ПРИПАДОШНЫЕ И НЕМОШНЫЕ

В каком году это было – не знаю, да и знать не хочу. Деревня наша, как помнится, разваливалась на глазах, молодёжь вся повыехала на заработки, и зверьё уже ощетинилось в ближних лесах, с надеждой высматривая в округе не только обленившегося зайца, но от старости заснувшегося старца, копающего свой огород.

Мне тогда было под восемьдесят, я носил окладистую бороду до плеч, тёр на тёрке морковку и молился на ночь. Звали меня Василием, жена давно ушла к молодому Игнатьеву, согрешила с ним, и уехала жить в город. Хорошо, что хоть детей к тому времени мы не нажили.

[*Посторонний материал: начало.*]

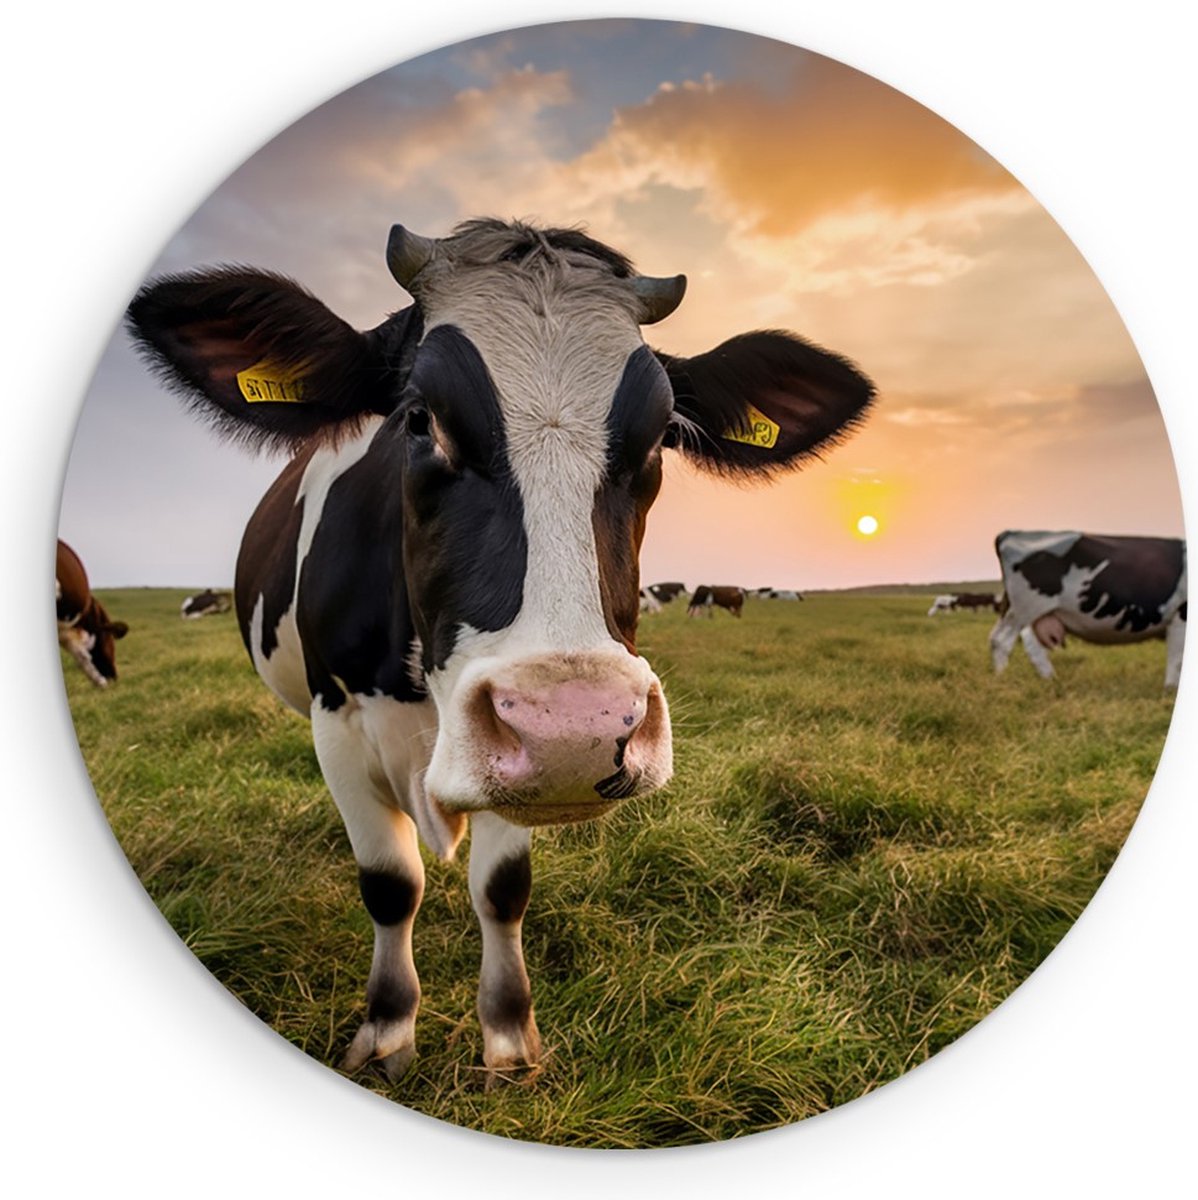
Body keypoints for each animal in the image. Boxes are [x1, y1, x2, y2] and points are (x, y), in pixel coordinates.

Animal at [126, 217, 874, 1079]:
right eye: (418, 418)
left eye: (660, 438)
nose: (575, 728)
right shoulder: (336, 718)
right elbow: (390, 883)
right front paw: (387, 1032)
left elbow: (503, 888)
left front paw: (511, 1038)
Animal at [989, 530, 1186, 688]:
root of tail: (1009, 534)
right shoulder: (1181, 614)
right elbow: (1177, 658)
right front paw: (1170, 689)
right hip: (1022, 610)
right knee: (1002, 641)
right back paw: (1002, 680)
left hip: (1030, 613)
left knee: (1029, 646)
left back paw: (1051, 680)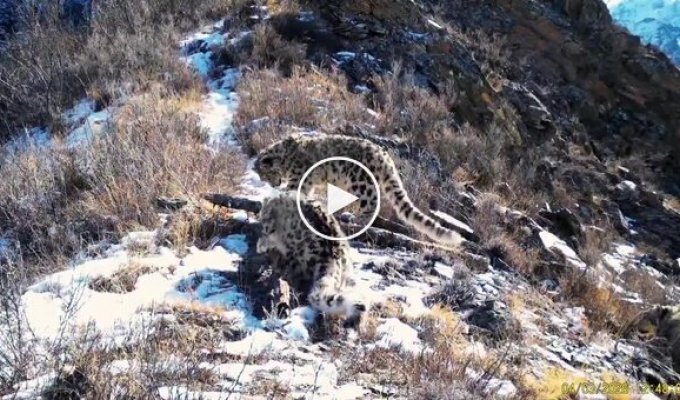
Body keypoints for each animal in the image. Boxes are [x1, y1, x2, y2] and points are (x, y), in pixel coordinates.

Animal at [254, 135, 468, 248]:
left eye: (265, 174)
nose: (271, 183)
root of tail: (385, 157)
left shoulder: (299, 176)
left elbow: (293, 191)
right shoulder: (307, 181)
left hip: (362, 183)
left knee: (372, 205)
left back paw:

Прошло время, и в деревне осталось только трое: юродивый припадошный Максим, я и старец Макакий. Максиму было за тридцать, преимущественно постоянно он ползал на четвереньках, орал в голос псалмы и ел траву.

Старец же был настолько стар, что тело его иссохлось и одряблые члены свисали то тут, то там; ходил он пошатываясь, не мог закрыть рот, и я боялся, что однажды его унесёт ветром в какие-нибудь неизвестные края, где он умрёт на чужбине, тоскуя и плача, страдая и матерясь.

— Максимка, — часто обращался я к юродивому, — встань с колен и пойди, вспаши землю – хлеб посеем. Силища-то в тебе богатырская!
— Сила моя в правде, а правды на земле нет, посему я таскаюсь по панцирю ея, ползая и скуля как червь немощный! – обычно восклицал Максим, творя в воздухе крестное знамение.

— Ладно, гад, пойду морковь потру, – говорил я и уходил тереть. Должен же я был хоть что-нибудь есть, паки не издохнуть как пёс. Чем питался старец Макакий до сих пор остаётся неизвестным.